Put the lines of the records below into a JSON list of strings, one string per line and no blank lines, covering only the stretch from the line that contains "- [ ] **Certificate" through the end of the records.

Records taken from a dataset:
┌──

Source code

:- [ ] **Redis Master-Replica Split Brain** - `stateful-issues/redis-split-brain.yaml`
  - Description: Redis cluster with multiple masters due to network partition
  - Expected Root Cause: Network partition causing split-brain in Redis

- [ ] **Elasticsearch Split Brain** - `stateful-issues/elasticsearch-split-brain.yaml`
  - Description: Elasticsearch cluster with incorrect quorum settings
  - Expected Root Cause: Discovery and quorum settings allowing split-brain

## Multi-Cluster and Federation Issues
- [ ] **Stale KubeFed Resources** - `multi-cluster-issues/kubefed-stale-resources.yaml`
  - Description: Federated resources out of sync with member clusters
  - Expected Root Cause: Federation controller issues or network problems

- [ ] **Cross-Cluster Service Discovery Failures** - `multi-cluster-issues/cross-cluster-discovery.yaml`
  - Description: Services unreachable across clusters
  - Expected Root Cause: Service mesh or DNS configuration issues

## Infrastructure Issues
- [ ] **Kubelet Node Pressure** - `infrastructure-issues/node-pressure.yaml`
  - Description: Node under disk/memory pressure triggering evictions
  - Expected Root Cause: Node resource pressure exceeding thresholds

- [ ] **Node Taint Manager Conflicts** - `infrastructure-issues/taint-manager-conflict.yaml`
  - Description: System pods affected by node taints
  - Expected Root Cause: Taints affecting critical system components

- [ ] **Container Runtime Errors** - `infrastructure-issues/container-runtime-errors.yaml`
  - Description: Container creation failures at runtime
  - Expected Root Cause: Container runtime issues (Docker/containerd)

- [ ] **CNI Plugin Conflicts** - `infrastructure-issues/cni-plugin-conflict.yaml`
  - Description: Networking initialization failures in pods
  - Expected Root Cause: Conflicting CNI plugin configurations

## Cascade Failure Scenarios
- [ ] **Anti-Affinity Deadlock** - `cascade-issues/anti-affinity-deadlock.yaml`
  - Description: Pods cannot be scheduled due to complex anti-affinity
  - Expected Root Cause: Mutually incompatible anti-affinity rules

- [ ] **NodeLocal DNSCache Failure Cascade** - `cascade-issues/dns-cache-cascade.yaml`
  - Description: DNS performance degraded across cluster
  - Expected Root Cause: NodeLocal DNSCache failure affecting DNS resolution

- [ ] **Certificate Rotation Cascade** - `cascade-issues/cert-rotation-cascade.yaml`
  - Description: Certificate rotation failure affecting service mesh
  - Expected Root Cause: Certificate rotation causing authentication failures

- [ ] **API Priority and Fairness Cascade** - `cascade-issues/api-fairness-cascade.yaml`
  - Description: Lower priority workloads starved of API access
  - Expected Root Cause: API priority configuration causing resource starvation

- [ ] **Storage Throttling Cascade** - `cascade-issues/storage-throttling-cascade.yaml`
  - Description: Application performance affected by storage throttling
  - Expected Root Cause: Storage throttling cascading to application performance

└──

> **EXERCISE RESULT**:
[
  "- [ ] **Certificate Rotation Cascade** - `cascade-issues/cert-rotation-cascade.yaml`",
  "  - Description: Certificate rotation failure affecting service mesh",
  "  - Expected Root Cause: Certificate rotation causing authentication failures",
  "- [ ] **API Priority and Fairness Cascade** - `cascade-issues/api-fairness-cascade.yaml`",
  "  - Description: Lower priority workloads starved of API access",
  "  - Expected Root Cause: API priority configuration causing resource starvation",
  "- [ ] **Storage Throttling Cascade** - `cascade-issues/storage-throttling-cascade.yaml`",
  "  - Description: Application performance affected by storage throttling",
  "  - Expected Root Cause: Storage throttling cascading to application performance"
]